## Exercise goal:
In the data below, find the line containing "left knee: (103, 281)", then set down that line and every later line up to and including the line containing "right back paw: (322, 302)", exactly.

## Information supplied:
▽

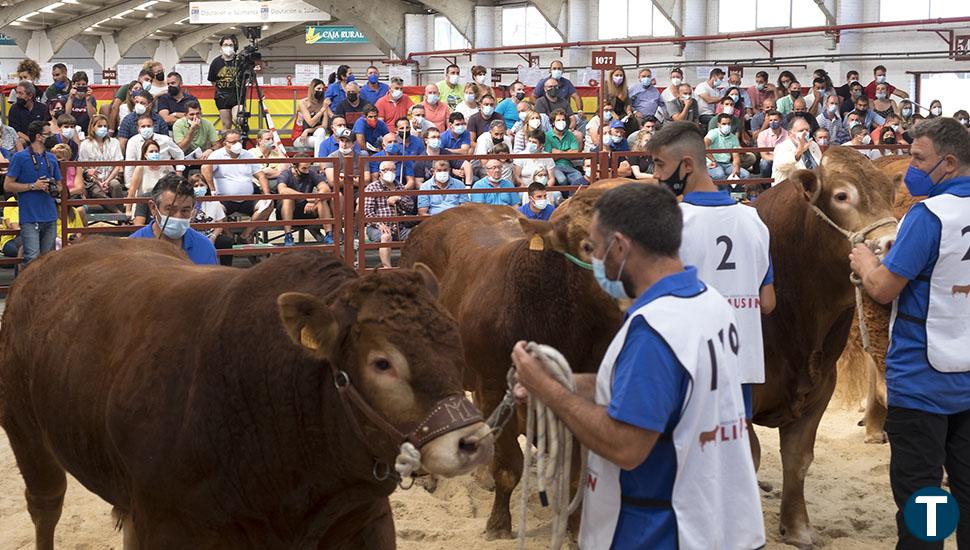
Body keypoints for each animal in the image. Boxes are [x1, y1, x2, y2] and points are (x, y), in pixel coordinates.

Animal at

△
▽

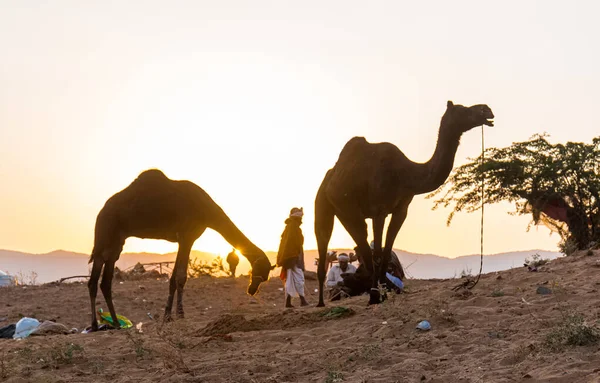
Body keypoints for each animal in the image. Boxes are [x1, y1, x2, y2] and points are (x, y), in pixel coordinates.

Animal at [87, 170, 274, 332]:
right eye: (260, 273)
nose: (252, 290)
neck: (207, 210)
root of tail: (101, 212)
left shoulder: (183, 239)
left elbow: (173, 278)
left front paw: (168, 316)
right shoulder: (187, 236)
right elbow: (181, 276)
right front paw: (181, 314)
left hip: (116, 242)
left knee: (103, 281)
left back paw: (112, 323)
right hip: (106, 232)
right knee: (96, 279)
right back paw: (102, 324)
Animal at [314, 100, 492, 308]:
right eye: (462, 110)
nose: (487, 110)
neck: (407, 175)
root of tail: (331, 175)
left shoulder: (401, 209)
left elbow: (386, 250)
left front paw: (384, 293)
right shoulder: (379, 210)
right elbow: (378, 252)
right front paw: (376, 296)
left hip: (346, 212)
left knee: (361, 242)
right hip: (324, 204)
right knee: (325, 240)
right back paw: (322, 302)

△

## Written reply:
left knee: (103, 281)
left back paw: (112, 323)
right hip: (106, 232)
right knee: (96, 279)
right back paw: (102, 324)
Animal at [314, 100, 492, 308]:
right eye: (462, 110)
nose: (487, 110)
neck: (407, 175)
root of tail: (331, 175)
left shoulder: (401, 209)
left elbow: (386, 250)
left front paw: (384, 293)
right shoulder: (379, 210)
right elbow: (378, 252)
right front paw: (376, 296)
left hip: (346, 212)
left knee: (361, 242)
right hip: (324, 204)
right knee: (325, 240)
right back paw: (322, 302)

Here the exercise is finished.